Reste comme à l'accoutumée la prétention artistique d'un réalisateur ne maitrisant même pas les fondamentaux du champs contre champs (le dialogue dans le rayon de Supermarché) et un final niais au possible, à se demander si le film ne traduit pas, d'une certaine façon, une part d'autobiographie chez son auteur (soit un type ayant su très tôt de quels "amis" s'entourer pour gratter sa place au soleil)...Circulez il n'y a rien à voir!
Enfin un film français qui relève un peu la côte du cinéma français. De très bons acteurs et une histoire hors du commun, interessante du début à la fin.
Fausse satire sociale dans la lignée de "Jeune et jolie" de François Ozon, cette pseudo comédie estudiantine voudrait nous conforter dans l'idée que le sens moral se perd et qu'une certaine jeunesse semble manquer cruellement de repères. le problème est que la réalité dépassera toujours la fiction, et que ce film n'est que ce qu'il est: un gentil divertissement plutôt superficiel dans la lignée de ce que nous pond le ciné US depuis des décennies. Il reste Alice Isaaz qui, elle, a tout d'une grande...
A la fois original et délirant, et assorti d’un casting prometteur malgré son manque de célébrité, ce qui nous donne une comédie dramatique excentrique d’un Kim Chapiron, qui n’oublie pas ses thématiques fétiches tels que celle la jeunesse en dérive, et d’un monde rempli de perversions. Je le déconseille aux moins de 10 ans. 3/5
De bonnes intentions, mais un film type campus movie tiède et finalement pas si coup de poing. Bo au top et effets de mise en scène sympa, plus un buddy movie pour l’électro parisienne qu'une satire sociale efficace. Décevant au final. Risky Buisness ou Les Lois de l'Attractions réussirent avec talent là où ce film français ne satisfera que les pseudo hipsters fan de Justice. Il manque le talent de mise en scène de Dogpound , long métrage absolument génial adapté de Scum d'Alan Clarke.
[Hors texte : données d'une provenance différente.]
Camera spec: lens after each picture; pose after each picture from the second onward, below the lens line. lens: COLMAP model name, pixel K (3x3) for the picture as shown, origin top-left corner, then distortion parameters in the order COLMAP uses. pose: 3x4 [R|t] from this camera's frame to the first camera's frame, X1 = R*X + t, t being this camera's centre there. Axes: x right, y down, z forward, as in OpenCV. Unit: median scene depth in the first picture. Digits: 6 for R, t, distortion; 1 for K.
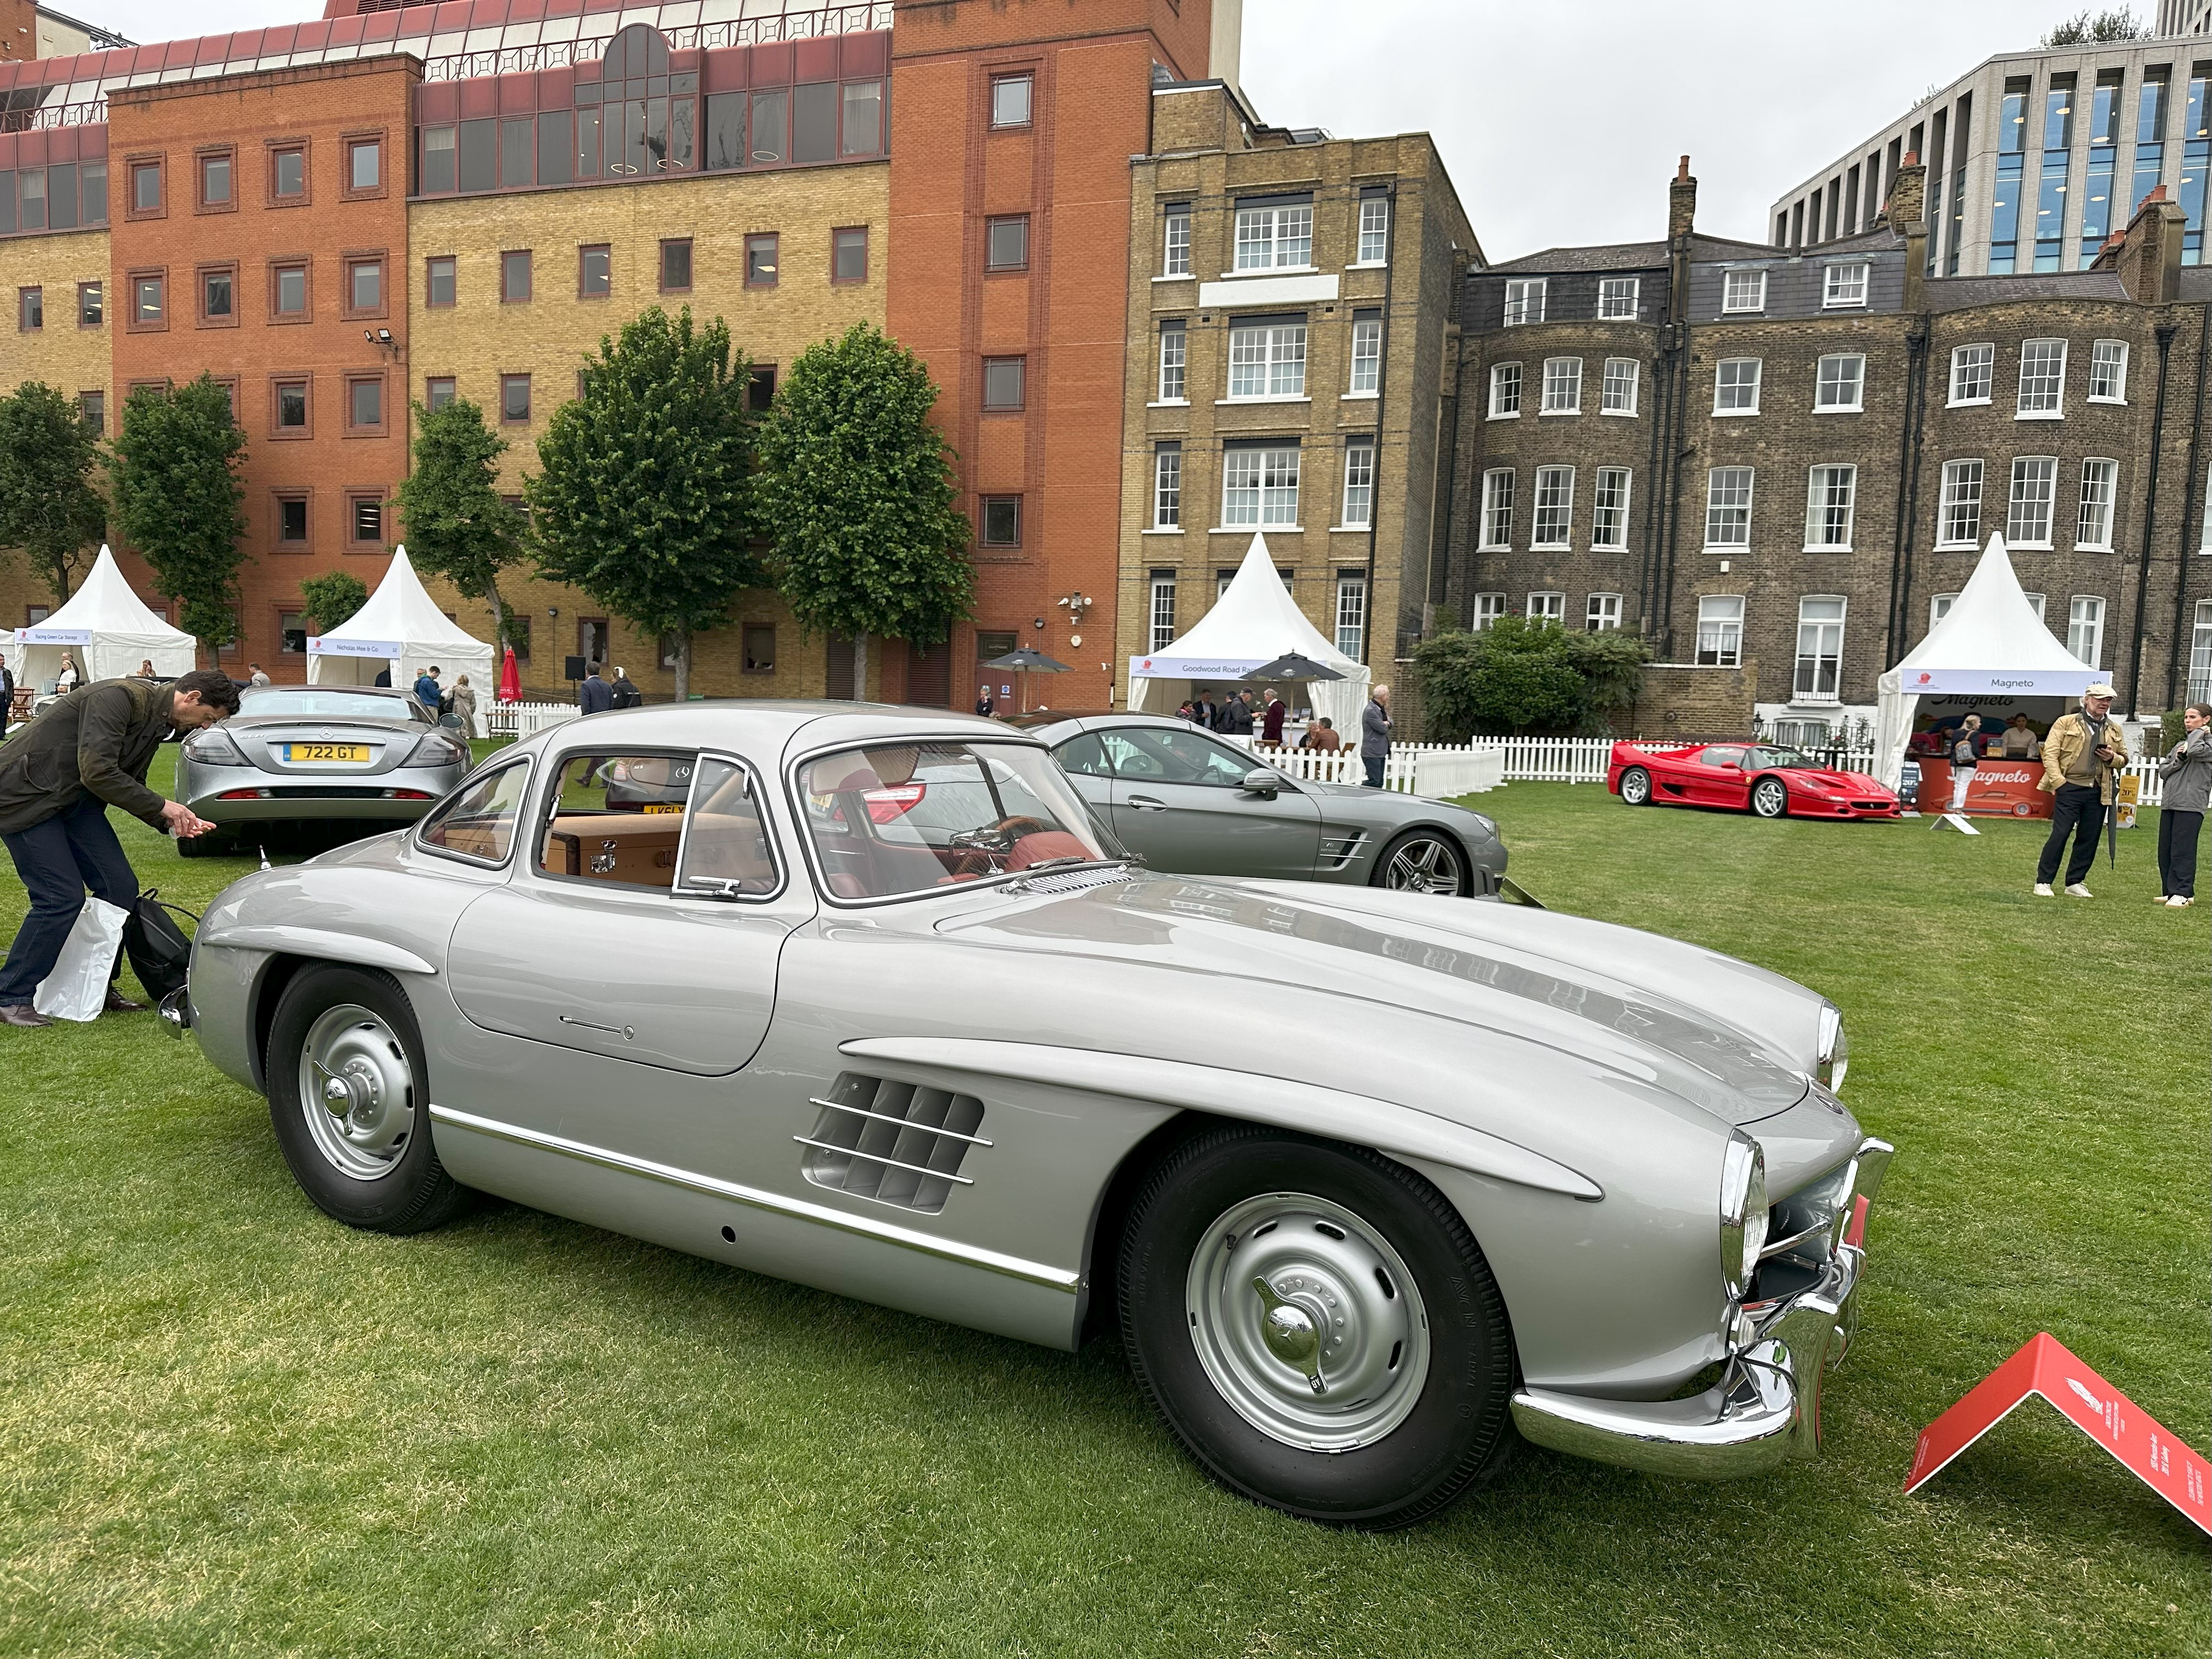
lens RADIAL K [[1584.5, 0, 1111.9], [0, 1584.5, 854.9], [0, 0, 1]] dist [-0.010136, 0.005134]
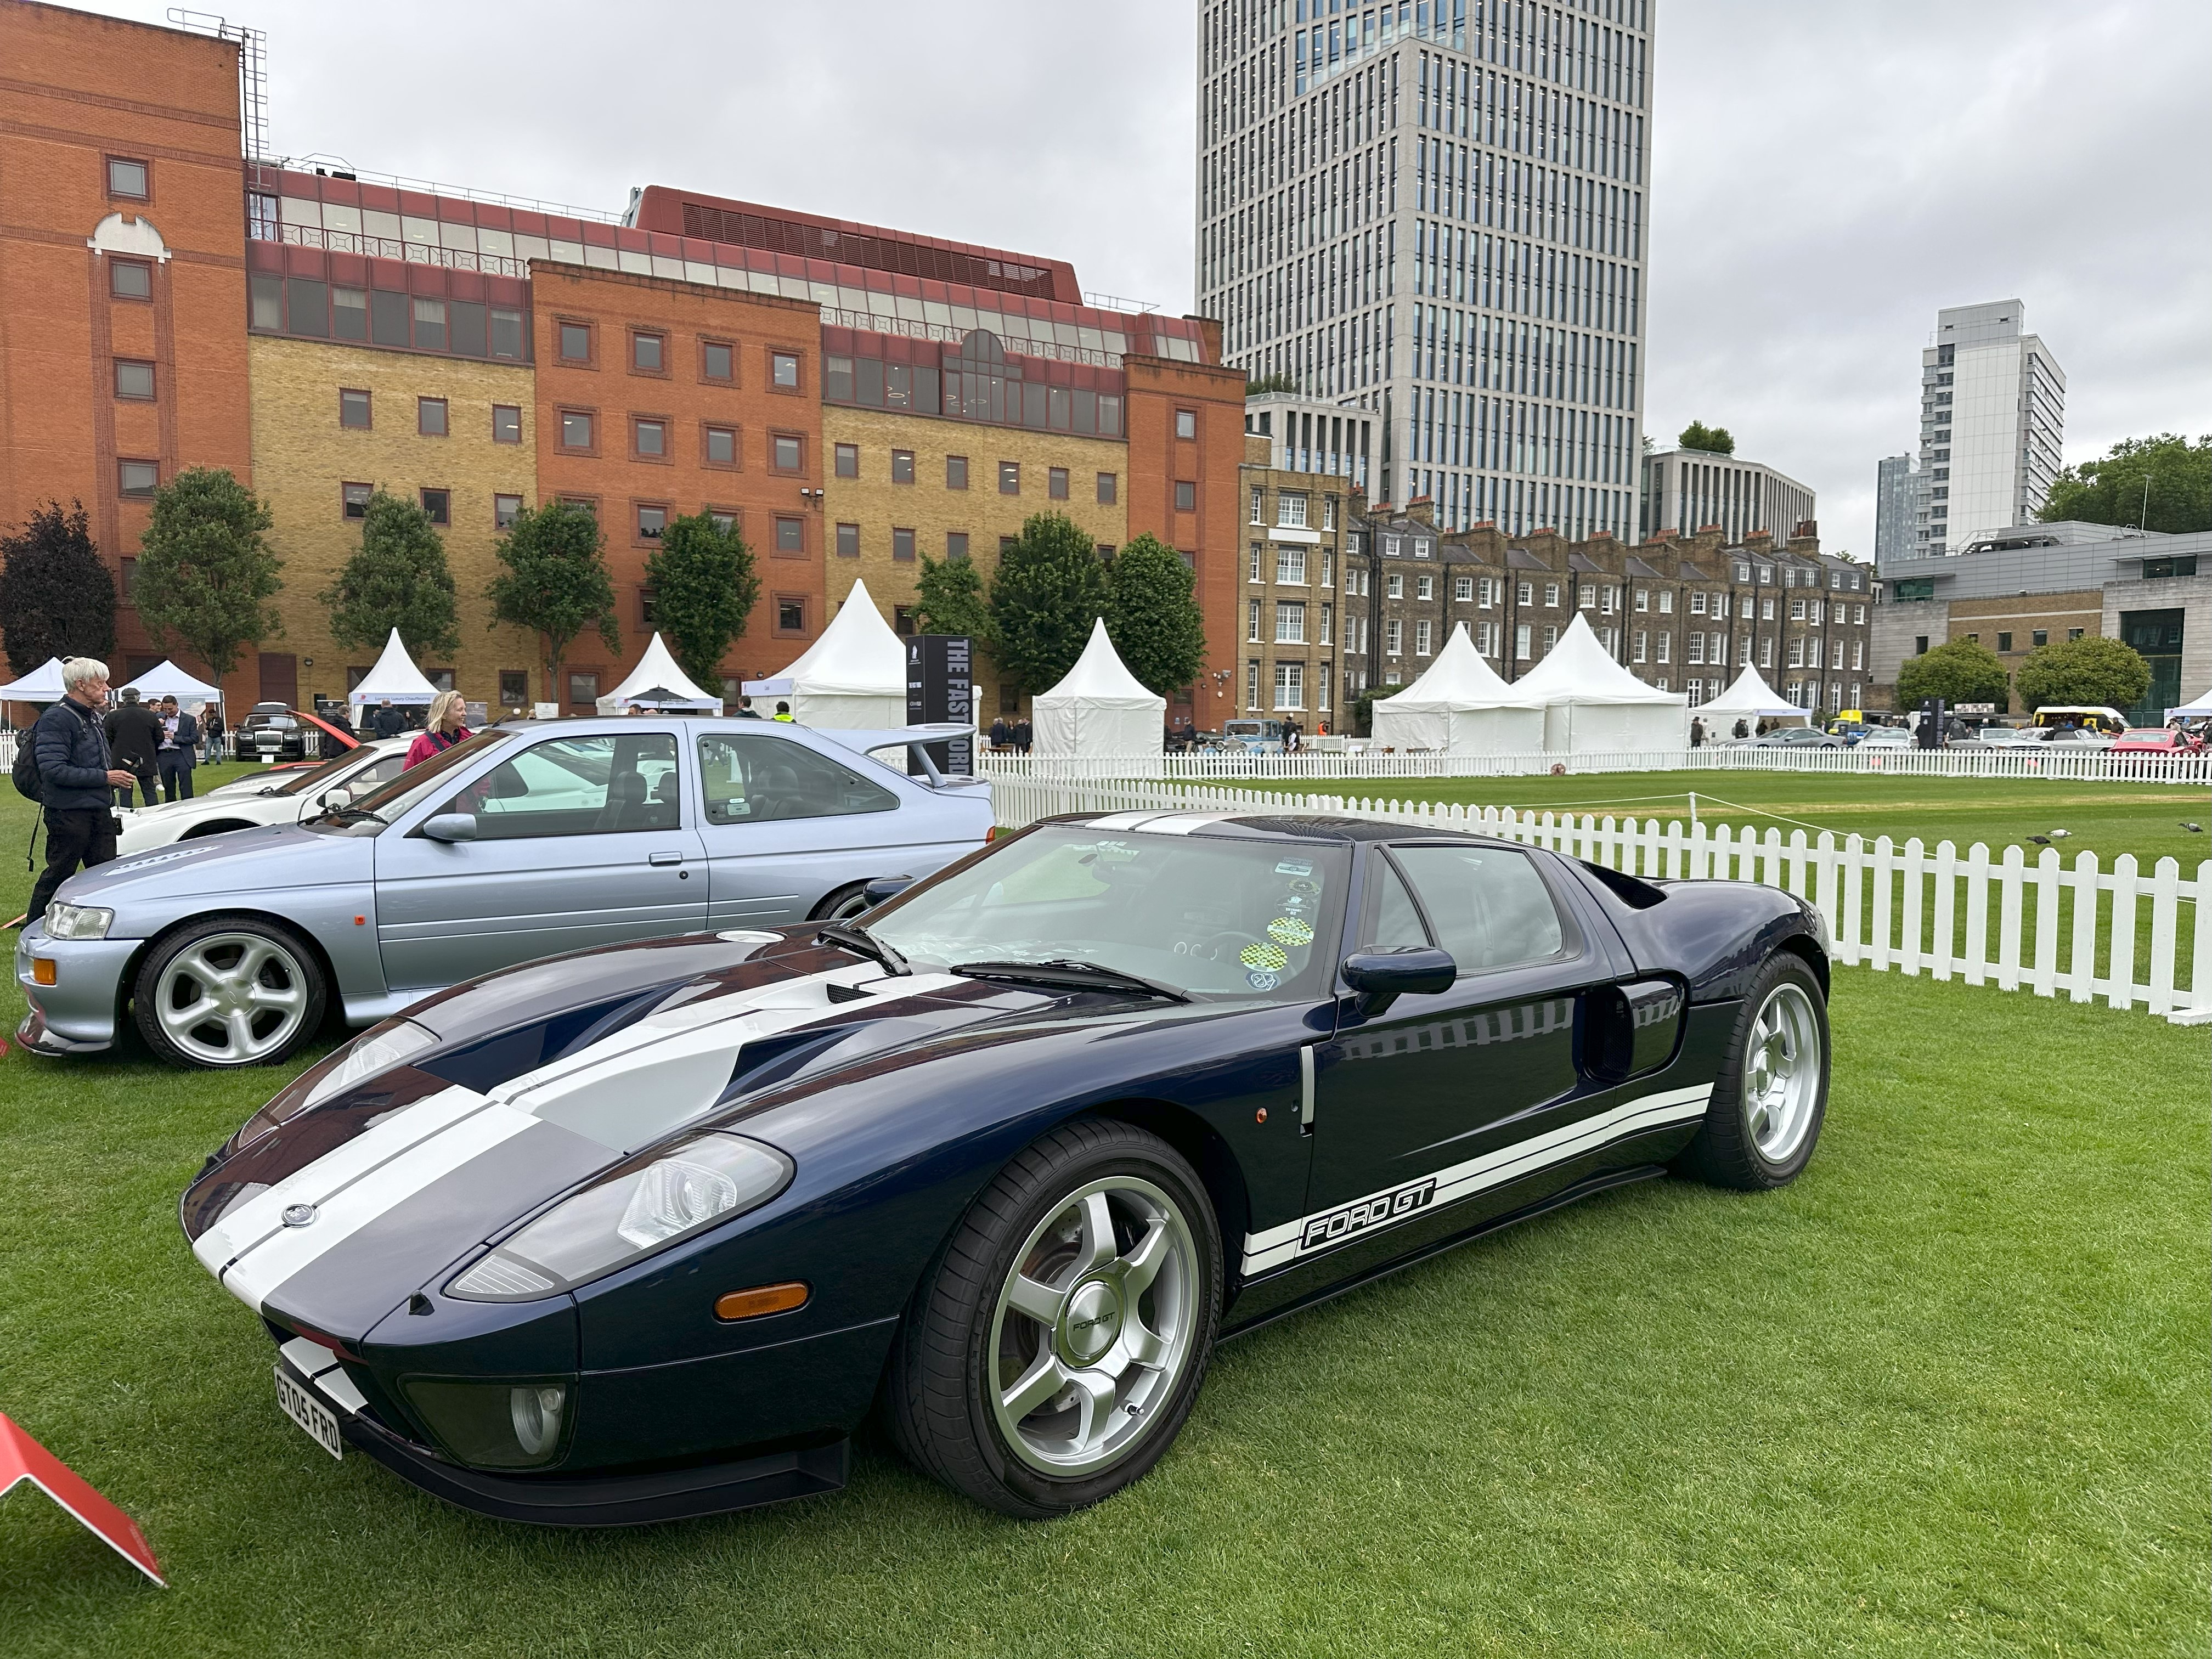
lens RADIAL K [[1540.6, 0, 1106.0], [0, 1540.6, 829.5], [0, 0, 1]] dist [0.068089, -0.070365]
pose [[0.620129, -0.094199, 0.778824, -1.559588], [0.083705, 0.995043, 0.053701, -0.074586], [-0.780021, 0.031890, 0.624940, -0.117552]]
Des personnages sincères et attachants, des dialogues travaillés: malgré quelques clichés trop en lourdeur (Sardou et Carla Bruni, ça pèse et on s'en passerait bien) Chapiron nous livre un nouvel opus plutôt réussi dont on sort avec un ressenti à mi-chemin entre The Bling Ring et Social Network.
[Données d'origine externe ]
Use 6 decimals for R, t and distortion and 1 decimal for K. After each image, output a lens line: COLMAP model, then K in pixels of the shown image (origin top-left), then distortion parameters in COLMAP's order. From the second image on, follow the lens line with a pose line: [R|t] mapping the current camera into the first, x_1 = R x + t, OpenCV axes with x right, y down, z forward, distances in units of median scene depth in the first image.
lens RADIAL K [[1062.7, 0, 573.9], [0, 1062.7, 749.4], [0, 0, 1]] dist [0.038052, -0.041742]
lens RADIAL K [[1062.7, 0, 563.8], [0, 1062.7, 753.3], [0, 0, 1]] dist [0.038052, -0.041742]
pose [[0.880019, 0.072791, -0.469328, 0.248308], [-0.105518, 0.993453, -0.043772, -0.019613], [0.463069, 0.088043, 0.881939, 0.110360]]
Film que je conseil vivement de voir puisque c'est un film qui a un scénario très prenant, un bon humour bien rechercher ainsi que des acteur tout simplement énorme qui savant s'y prendre. Ce film peut aussi nous montrer je vais pas dire jusqu'à des idées philosophiques mais un aspect réel du monde vis a vis de la jeunesse et de profiter de la vie tant qu'on est jeune . Bref film vraiment a regarder!!!! Allez le voir si ce n'est pas déjà fait !
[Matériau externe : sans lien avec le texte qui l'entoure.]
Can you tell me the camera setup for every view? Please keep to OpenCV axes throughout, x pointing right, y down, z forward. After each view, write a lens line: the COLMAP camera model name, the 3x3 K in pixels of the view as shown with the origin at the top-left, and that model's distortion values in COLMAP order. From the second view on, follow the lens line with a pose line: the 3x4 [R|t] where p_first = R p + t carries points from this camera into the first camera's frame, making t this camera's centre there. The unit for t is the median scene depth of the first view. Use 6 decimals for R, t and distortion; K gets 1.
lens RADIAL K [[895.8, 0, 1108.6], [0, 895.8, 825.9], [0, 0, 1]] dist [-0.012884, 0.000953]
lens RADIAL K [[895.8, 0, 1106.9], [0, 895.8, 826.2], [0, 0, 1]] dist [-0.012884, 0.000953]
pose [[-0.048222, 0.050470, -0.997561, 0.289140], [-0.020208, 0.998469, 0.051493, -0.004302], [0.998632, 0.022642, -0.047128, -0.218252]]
C'est donc cela qu'on qualifie d'avenir du cinéma français ! Il n'y a pourtant rien qui rattrape ce film. Le scénario de Noé Debré qu'on présente comme un petit génie n'est rien d'autre qu'une sorte de dissertation mal digérée. c'est sans doute ce qu'il y a de plus énervant : tout est systématiquement dit et appuyé par le dialogue et rien n'est confié à l'image ou aux situations. Résultat : la mise en scène de Chapiron est assez indigente. Hormis les quelques fêtes qui ont bénéficiées de beaux moyens, le reste ressemble vraiment à un épisode d’Hélène et les garçons (en plus, le fond de l'histoire n'est guère qu'une bleuette entre un bellâtre versaillais et une petit pauvre au charisme d'huitre). Résultat final : les acteurs patauges, tout sonne faux et là jeune héroïne offrait une meilleur interprétation chez Joséphine Ange gardien. C'est dire ! Ha ! la puissance du réseau Canal + ...
Excellent scénario, drôle, fin, profond, très bien mené, avec de très bons dialogues. Servi par un très bon cast très bien dirigé. Super BO. On est pris du début à la fin, on ne s'ennuie pas une seconde et on rit en plus. Très bon film.